How Many Coffees A Day ?

8 May 2013 11:36 AM

During their initial appointments, many of my patients express concern about changes in their lifestyle. “I know that “x” is not good for me” they say, which really translates as “I think its unhealthy but I don’t want to give “x” up”.

 

More often than not, I encourage my patients to stick with “x” for wellness reasons, even if it turns out to be some form of smoking substance. That can be a big surprise! However, I do discourage overuse, and I do try to introduce more appreciation of the benefits and qualities of “x”. Such is the case with coffee.

Coffee has a rich history of being popular yet at the same time frowned upon. The coffee houses of the 17th and 18th century in Europe were judged to be breeding grounds for political ferment by the establishment but were very popular with the public.

 

Today coffee is often frowned upon as a vice in certain health quarters. It has addictive qualities, can cause withdrawal headaches, and in excess can initiate anxiety and have some rather unfortunate side effects on the nervous system including tics, uncontrolled movements, and other negative outcomes. Heavy use can impact on anaemia, and cause deficiency of some minerals and B group vitamins. It is also not beneficial for sufferers of reflux or those with liver problems, arthritis, fibromyalgia, osteoporosis, heart/cholesterol problems, diabetes, UTIs and PMS. It should certainly be avoided if blood pressure issues are being experienced, for coffee/caffeine can raise blood pressure. Coffee is acidic and so it promotes inflammation – again, something to avoid in the body. And to continue its bad qualities, coffee is also a diuretic. This means that for every cup of coffee drunk you need to drink another cup of water to make up for the fluid the body has lost whilst drinking the coffee. Many people use it as a stimulant and also to give them additional energy, though its overall effectiveness is open to question (abstinence from coffee might be more effective energy wise). And whilst there is no doubt re the stimulation aspect of coffee, it should be noted that the effects of caffeine stimulation can have a significant life measured in several hours, so its best not to have a coffee too close to going to bed as it will impact on quality of sleep.

 

If the coffee is made with milk, then there are all the additional negative aspects of milk to add to the above – and they are not insignificant, particularly on the digestive system!
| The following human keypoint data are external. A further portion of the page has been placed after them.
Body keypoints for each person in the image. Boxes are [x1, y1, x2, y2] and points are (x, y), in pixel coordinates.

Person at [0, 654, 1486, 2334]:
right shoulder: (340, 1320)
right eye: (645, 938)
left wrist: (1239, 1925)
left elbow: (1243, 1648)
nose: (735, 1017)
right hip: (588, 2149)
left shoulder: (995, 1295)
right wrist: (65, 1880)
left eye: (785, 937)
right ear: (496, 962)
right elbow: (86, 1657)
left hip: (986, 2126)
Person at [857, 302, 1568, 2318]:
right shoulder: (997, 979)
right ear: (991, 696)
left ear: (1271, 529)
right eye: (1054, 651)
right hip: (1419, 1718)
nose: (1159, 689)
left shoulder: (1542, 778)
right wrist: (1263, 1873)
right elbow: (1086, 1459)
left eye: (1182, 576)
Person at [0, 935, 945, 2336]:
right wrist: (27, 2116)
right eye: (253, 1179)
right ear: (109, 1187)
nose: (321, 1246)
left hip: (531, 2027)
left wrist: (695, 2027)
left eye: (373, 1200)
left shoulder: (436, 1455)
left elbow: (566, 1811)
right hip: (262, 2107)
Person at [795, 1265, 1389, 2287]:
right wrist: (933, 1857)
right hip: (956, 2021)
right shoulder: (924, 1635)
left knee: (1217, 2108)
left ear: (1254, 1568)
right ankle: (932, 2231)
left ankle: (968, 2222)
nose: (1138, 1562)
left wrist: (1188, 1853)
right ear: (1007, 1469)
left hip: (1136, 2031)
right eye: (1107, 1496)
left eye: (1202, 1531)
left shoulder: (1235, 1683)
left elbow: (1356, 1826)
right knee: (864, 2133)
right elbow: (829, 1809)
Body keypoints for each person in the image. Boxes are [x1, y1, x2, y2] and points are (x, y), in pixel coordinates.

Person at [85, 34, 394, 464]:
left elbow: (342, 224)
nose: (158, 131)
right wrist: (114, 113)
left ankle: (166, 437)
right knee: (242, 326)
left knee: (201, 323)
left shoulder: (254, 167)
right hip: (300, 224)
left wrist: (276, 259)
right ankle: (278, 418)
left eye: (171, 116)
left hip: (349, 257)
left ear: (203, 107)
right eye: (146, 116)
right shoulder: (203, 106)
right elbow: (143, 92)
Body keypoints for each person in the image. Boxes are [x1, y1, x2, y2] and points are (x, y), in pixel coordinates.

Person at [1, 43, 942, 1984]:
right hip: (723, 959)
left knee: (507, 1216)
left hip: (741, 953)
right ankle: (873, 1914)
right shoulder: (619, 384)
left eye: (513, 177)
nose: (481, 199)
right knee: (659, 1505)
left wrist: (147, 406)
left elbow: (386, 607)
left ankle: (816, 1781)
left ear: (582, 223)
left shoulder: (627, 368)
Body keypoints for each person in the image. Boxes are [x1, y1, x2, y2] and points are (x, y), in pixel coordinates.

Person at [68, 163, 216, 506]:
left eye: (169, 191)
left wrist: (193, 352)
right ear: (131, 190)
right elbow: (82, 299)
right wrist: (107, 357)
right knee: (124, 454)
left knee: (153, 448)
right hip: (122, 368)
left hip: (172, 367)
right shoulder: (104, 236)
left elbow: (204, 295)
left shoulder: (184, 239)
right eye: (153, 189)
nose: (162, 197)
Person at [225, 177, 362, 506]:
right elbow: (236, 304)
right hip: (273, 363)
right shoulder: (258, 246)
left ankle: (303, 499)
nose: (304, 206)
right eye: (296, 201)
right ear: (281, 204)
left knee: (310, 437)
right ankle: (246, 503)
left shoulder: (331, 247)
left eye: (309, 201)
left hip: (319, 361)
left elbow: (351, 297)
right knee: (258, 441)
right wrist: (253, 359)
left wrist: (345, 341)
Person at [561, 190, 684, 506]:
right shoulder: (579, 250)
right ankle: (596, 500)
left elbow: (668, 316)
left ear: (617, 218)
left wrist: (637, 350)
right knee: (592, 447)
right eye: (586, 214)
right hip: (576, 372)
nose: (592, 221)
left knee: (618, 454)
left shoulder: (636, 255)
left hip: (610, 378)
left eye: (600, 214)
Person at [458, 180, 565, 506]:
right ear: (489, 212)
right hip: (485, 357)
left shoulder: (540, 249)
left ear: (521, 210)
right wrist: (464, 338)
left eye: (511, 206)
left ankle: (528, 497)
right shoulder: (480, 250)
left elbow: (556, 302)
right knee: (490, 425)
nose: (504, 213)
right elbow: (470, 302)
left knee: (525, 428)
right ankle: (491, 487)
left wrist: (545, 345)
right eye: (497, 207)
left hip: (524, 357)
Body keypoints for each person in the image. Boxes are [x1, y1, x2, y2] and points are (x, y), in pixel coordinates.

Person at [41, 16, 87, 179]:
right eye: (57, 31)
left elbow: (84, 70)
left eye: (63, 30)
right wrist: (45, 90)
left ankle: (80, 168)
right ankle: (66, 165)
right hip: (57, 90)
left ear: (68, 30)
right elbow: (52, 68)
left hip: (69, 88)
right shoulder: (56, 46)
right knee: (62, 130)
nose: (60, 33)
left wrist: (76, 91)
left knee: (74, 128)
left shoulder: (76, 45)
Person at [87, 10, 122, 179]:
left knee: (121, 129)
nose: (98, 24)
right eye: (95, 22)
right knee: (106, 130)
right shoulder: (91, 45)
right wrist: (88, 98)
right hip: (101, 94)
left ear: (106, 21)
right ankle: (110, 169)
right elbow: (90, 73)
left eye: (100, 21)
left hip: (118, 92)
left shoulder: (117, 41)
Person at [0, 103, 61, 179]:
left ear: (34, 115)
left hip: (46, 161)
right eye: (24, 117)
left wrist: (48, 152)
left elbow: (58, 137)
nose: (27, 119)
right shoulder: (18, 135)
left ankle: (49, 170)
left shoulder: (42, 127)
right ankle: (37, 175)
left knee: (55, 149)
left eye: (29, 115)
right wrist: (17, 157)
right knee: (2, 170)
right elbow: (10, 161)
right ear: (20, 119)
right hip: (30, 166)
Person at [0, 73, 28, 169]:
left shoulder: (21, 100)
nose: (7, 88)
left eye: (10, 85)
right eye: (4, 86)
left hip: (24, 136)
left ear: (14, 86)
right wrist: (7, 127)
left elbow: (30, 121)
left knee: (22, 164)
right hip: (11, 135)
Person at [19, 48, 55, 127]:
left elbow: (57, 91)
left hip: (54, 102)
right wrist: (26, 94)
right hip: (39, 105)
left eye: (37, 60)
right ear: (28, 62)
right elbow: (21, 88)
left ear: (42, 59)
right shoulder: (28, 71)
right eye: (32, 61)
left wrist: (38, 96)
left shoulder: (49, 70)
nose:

Sugar, artificial sweetener or agave are just plain bad – don’t go there, or wean yourself off them asap.

However, there are some wellness benefits – not the least being the social benefits of sharing a brew surrounded by friends and being part of the local community. If you enjoy your daily coffee, that enjoyment is worth a great deal and can be weighed against the negative health outcomes outlined above. On the other hand, you may find a cup of coffee the perfect catalyst for enjoyment of a quiet moment by yourself where you can re-charge the batteries ready for the chores ahead; also a very positive wellness experience.

I have one coffee a day, a very small piccolo. Rather than stay home with a trusty coffee machine, I take the time to touch base with my local community and to converse, or nod acquaintance with my favourite barista. I even drag my husband along with me, although he won’t drink coffee himself. Because its my only cup of the day, it has to be a really good one so I certainly put the barista under the pressure pump.

If you are going to drink coffee, let me offer a few guidelines to minimize the negative health impacts:-

  1. Limit to one cup a day.
  2. Value quality over quantity.
  3. Organically sourced.
  4. Not instant, not filtered.
  5. Consume a minimum of 10hrs prior to expected bedtime.
  6. Organic milk (if milk needed)
    1. Avoid if not able to digest – preferably eliminate, especially whilst being treated for any chronic illness as even mild intolerance can complicate the situation.
    2. Consider using organic home-made nut milks like almond milk.
    3. If you like soy milk, I recommend Bonsoy organic as it contains an algae that enhances digestion.
  7. No sugar or artificial sweeteners of any kind (including agave).
  8. Eliminate completely if you experience any sleep issues, tachycardia, nervous system imbalances or general agitation issues.
  9. Fair Trade if possible for a little more peace of mind.